(Short-answer chart tasks)

::::::

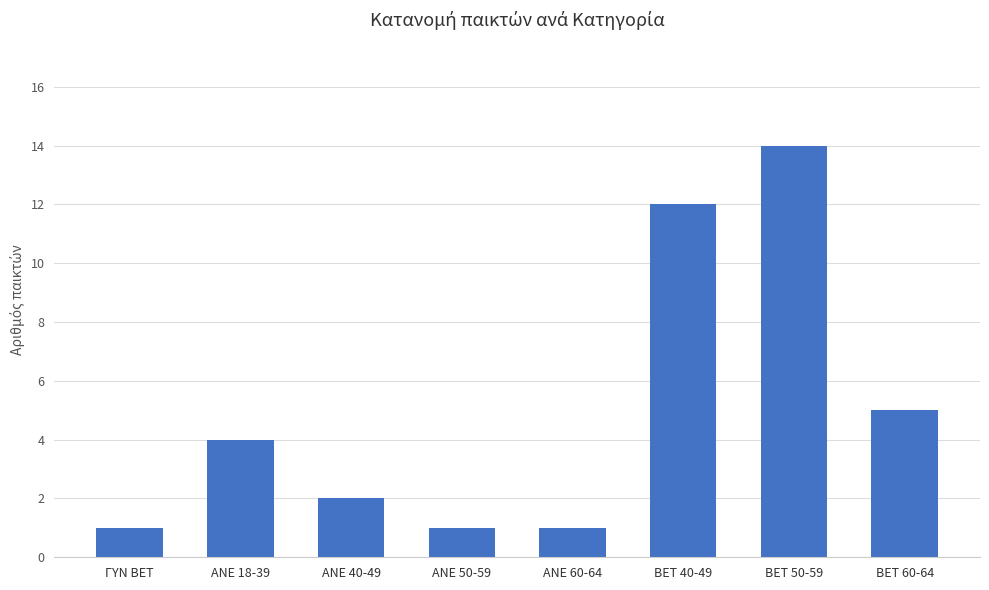

What is the average value?

5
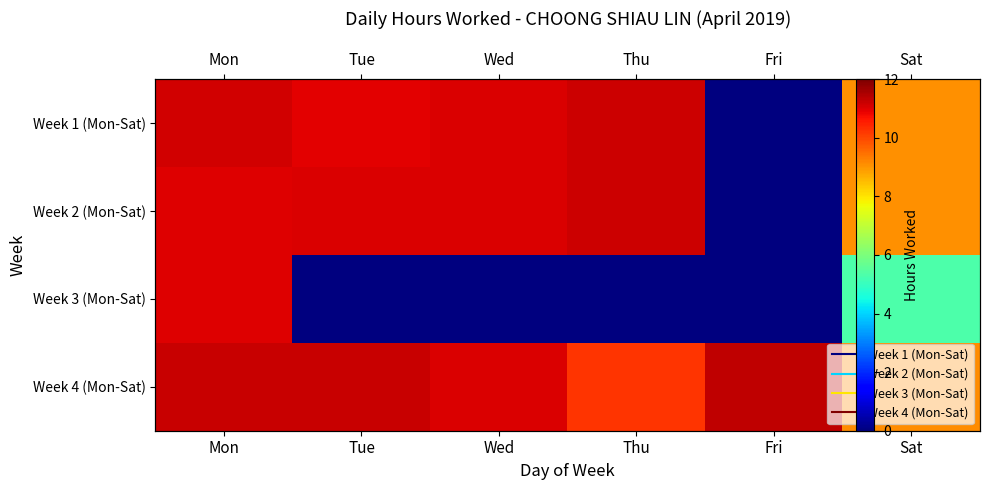

Read the Week 2 (Mon-Sat) value at Thu.

11.2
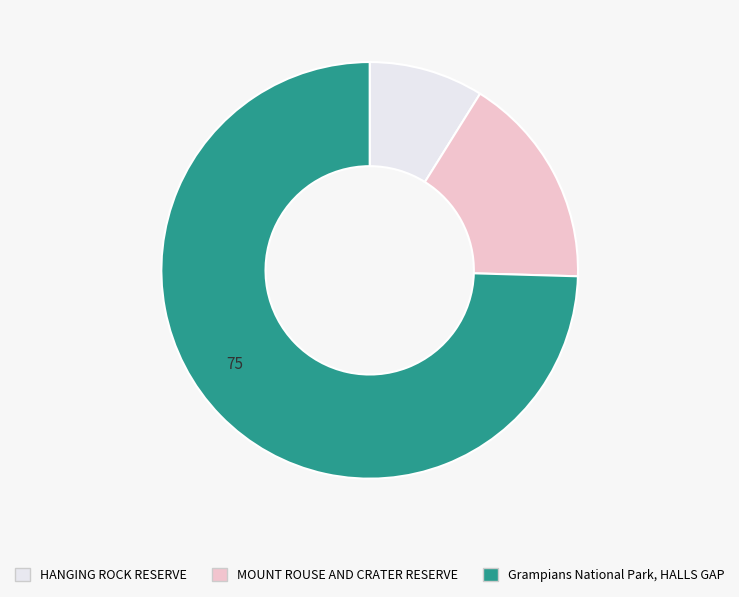

Is the sum of HANGING ROCK RESERVE and Grampians National Park, HALLS GAP greater than half?

Yes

::::::

__Exercise description__
Swap every "value" in the listing for "figure" and leave all other text unchanged. Omit the pictures from your answer.

__Solution for this problem__
What is the average figure?

5

Read the Week 2 (Mon-Sat) figure at Thu.

11.2

Is the sum of HANGING ROCK RESERVE and Grampians National Park, HALLS GAP greater than half?

Yes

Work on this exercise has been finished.